Input material START

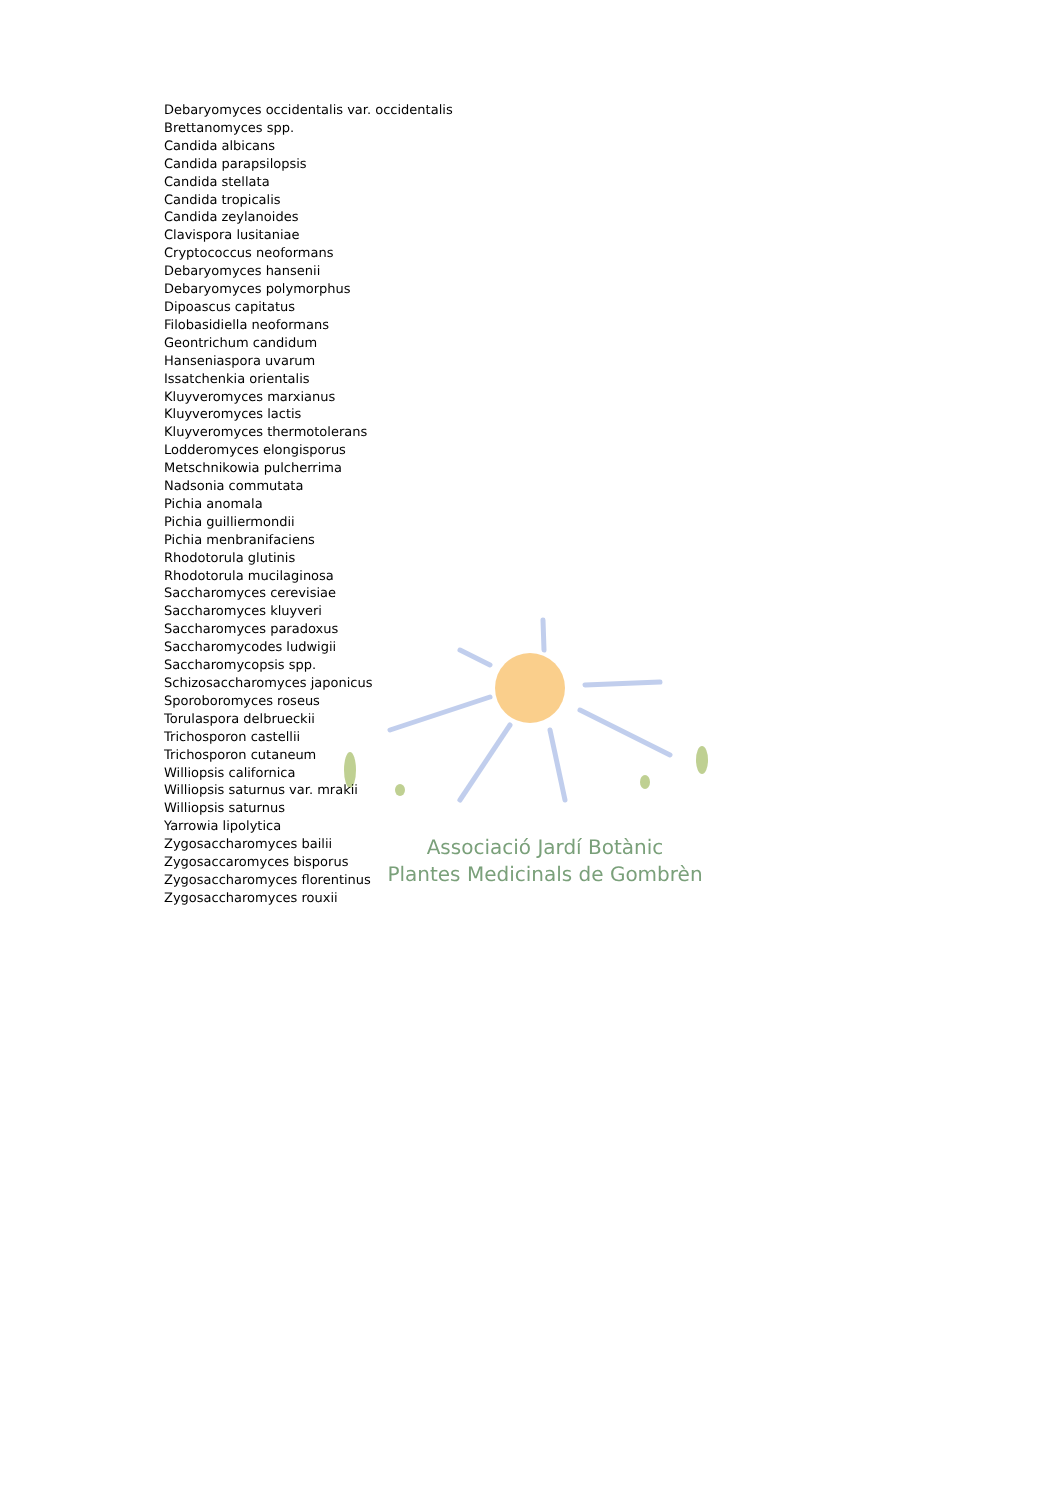Associació Jardí Botànic
Plantes Medicinals de Gombrèn
Debaryomyces occidentalis var. occidentalis
Brettanomyces spp.
Candida albicans
Candida parapsilopsis
Candida stellata
Candida tropicalis
Candida zeylanoides
Clavispora lusitaniae
Cryptococcus neoformans
Debaryomyces hansenii
Debaryomyces polymorphus
Dipoascus capitatus
Filobasidiella neoformans
Geontrichum candidum
Hanseniaspora uvarum
Issatchenkia orientalis
Kluyveromyces marxianus
Kluyveromyces lactis
Kluyveromyces thermotolerans
Lodderomyces elongisporus
Metschnikowia pulcherrima
Nadsonia commutata
Pichia anomala
Pichia guilliermondii
Pichia menbranifaciens
Rhodotorula glutinis
Rhodotorula mucilaginosa
Saccharomyces cerevisiae
Saccharomyces kluyveri
Saccharomyces paradoxus
Saccharomycodes ludwigii
Saccharomycopsis spp.
Schizosaccharomyces japonicus
Sporoboromyces roseus
Torulaspora delbrueckii
Trichosporon castellii
Trichosporon cutaneum
Williopsis californica
Williopsis saturnus var. mrakii
Williopsis saturnus
Yarrowia lipolytica
Zygosaccharomyces bailii
Zygosaccaromyces bisporus
Zygosaccharomyces florentinus
Zygosaccharomyces rouxii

Input material END

■ Request:
Quote the entries in full. Any image among them is to be omitted from the copy.

■ Task result:
Associació Jardí Botànic
Plantes Medicinals de Gombrèn
Debaryomyces occidentalis var. occidentalis
Brettanomyces spp.
Candida albicans
Candida parapsilopsis
Candida stellata
Candida tropicalis
Candida zeylanoides
Clavispora lusitaniae
Cryptococcus neoformans
Debaryomyces hansenii
Debaryomyces polymorphus
Dipoascus capitatus
Filobasidiella neoformans
Geontrichum candidum
Hanseniaspora uvarum
Issatchenkia orientalis
Kluyveromyces marxianus
Kluyveromyces lactis
Kluyveromyces thermotolerans
Lodderomyces elongisporus
Metschnikowia pulcherrima
Nadsonia commutata
Pichia anomala
Pichia guilliermondii
Pichia menbranifaciens
Rhodotorula glutinis
Rhodotorula mucilaginosa
Saccharomyces cerevisiae
Saccharomyces kluyveri
Saccharomyces paradoxus
Saccharomycodes ludwigii
Saccharomycopsis spp.
Schizosaccharomyces japonicus
Sporoboromyces roseus
Torulaspora delbrueckii
Trichosporon castellii
Trichosporon cutaneum
Williopsis californica
Williopsis saturnus var. mrakii
Williopsis saturnus
Yarrowia lipolytica
Zygosaccharomyces bailii
Zygosaccaromyces bisporus
Zygosaccharomyces florentinus
Zygosaccharomyces rouxii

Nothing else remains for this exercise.